DESCRIPTION OF THE TASK
Find every line in the listing below that contains the string "test" and copy each one out. Case counts when matching.

++++ GIVEN INFORMATION

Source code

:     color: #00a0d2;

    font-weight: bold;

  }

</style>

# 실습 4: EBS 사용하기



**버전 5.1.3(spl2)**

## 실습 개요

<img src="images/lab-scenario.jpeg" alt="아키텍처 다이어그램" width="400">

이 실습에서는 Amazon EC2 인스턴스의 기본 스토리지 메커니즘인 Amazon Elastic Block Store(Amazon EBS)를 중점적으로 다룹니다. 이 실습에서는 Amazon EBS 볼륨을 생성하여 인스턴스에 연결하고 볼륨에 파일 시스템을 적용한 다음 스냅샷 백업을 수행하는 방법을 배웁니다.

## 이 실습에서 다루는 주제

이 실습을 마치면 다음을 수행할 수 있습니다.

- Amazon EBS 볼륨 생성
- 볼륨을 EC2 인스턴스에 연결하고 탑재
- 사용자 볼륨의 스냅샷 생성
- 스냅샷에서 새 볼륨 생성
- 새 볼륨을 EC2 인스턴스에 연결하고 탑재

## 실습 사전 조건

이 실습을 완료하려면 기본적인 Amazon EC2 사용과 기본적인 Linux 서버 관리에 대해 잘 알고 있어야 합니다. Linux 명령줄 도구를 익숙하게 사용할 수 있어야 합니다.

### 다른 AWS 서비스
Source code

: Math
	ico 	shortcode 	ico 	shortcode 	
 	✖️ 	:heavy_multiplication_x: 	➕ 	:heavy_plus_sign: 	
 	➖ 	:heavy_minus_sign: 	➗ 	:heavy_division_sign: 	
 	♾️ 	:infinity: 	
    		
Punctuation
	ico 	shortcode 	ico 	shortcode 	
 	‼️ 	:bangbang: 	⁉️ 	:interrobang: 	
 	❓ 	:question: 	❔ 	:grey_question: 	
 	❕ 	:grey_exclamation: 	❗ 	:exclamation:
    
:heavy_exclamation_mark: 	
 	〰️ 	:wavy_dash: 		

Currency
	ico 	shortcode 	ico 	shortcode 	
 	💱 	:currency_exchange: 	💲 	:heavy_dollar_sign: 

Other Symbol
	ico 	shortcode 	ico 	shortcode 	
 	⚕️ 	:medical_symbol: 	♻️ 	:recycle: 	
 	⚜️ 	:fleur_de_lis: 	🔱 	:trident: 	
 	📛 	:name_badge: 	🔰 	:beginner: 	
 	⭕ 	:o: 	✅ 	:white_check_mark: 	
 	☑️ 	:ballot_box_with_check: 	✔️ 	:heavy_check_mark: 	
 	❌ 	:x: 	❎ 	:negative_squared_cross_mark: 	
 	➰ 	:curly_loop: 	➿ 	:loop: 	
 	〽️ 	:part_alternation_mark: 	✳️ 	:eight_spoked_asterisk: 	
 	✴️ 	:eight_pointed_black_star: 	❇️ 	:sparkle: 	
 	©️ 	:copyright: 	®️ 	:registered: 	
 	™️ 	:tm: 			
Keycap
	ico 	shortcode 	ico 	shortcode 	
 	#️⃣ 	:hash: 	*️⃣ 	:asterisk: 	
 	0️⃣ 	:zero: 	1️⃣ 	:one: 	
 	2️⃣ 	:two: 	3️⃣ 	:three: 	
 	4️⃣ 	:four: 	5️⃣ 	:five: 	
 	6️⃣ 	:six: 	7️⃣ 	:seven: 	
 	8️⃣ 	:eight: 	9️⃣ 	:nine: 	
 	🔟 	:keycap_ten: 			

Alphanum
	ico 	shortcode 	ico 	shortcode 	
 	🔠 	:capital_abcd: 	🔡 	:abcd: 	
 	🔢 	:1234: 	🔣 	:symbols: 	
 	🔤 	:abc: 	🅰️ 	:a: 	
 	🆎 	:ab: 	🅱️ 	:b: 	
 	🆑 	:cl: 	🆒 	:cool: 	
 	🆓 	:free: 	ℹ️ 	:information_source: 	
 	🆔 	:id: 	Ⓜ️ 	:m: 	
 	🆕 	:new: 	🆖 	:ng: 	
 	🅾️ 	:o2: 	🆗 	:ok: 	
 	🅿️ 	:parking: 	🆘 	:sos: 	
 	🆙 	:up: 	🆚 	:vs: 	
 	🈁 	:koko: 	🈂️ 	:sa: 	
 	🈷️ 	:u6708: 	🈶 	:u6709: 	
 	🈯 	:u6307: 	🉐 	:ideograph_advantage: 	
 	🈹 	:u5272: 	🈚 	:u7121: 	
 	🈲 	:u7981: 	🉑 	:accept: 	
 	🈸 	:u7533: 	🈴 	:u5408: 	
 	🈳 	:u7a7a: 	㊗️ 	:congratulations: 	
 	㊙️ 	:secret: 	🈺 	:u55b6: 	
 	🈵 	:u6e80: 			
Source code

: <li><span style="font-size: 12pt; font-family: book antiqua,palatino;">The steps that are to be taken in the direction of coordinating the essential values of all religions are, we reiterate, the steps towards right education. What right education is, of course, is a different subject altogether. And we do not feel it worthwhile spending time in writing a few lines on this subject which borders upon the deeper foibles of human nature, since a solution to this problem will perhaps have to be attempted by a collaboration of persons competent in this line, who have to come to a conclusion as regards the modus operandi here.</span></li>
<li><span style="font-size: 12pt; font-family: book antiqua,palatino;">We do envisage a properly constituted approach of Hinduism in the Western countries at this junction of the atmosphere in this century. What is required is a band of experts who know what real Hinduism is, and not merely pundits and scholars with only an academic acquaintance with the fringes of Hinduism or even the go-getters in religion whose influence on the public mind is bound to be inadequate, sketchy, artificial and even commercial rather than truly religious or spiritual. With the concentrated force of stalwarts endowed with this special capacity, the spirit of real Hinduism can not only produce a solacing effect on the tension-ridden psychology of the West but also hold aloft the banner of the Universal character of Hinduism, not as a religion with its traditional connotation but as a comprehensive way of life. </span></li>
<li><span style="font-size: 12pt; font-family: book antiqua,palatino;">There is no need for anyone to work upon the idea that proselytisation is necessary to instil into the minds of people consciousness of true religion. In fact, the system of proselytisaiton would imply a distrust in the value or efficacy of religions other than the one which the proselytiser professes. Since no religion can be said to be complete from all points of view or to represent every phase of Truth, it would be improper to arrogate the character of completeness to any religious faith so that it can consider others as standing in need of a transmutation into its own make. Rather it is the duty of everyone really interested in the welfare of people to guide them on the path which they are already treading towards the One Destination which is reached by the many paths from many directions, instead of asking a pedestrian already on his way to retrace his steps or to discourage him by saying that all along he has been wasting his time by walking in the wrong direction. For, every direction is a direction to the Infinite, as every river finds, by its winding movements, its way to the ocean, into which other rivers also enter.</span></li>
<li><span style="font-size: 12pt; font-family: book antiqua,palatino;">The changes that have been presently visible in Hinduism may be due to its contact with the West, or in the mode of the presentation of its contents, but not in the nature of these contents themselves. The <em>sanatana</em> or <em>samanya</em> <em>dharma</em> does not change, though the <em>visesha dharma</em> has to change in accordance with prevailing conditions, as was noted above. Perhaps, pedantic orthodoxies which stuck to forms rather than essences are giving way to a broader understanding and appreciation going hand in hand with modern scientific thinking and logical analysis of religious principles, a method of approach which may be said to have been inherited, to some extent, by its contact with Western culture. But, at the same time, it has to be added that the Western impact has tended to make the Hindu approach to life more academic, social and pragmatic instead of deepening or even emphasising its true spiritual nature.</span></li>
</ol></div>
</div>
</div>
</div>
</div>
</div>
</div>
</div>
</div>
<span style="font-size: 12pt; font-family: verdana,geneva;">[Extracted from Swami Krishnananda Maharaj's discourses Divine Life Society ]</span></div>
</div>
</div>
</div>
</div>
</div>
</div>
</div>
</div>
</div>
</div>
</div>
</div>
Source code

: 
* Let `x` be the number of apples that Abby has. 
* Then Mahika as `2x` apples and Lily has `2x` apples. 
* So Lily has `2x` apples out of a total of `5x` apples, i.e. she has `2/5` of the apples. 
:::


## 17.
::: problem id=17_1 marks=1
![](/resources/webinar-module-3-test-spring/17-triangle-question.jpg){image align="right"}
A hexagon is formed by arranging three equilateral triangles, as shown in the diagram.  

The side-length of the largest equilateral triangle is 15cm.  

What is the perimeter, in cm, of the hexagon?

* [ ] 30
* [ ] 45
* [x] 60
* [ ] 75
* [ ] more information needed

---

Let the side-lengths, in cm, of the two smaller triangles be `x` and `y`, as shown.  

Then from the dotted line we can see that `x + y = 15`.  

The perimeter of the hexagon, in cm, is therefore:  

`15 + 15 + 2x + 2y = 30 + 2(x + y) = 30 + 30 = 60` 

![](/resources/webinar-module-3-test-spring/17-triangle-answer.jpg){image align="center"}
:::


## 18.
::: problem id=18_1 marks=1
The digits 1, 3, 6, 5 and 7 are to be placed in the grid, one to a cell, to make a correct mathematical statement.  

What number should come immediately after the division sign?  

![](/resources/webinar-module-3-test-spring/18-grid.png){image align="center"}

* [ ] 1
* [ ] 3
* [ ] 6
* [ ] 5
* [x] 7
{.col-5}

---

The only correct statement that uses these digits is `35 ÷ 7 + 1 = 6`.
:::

++++++++

PROBLEM SOLUTION
![](/resources/webinar-module-3-test-spring/17-triangle-question.jpg){image align="right"}
![](/resources/webinar-module-3-test-spring/17-triangle-answer.jpg){image align="center"}
![](/resources/webinar-module-3-test-spring/18-grid.png){image align="center"}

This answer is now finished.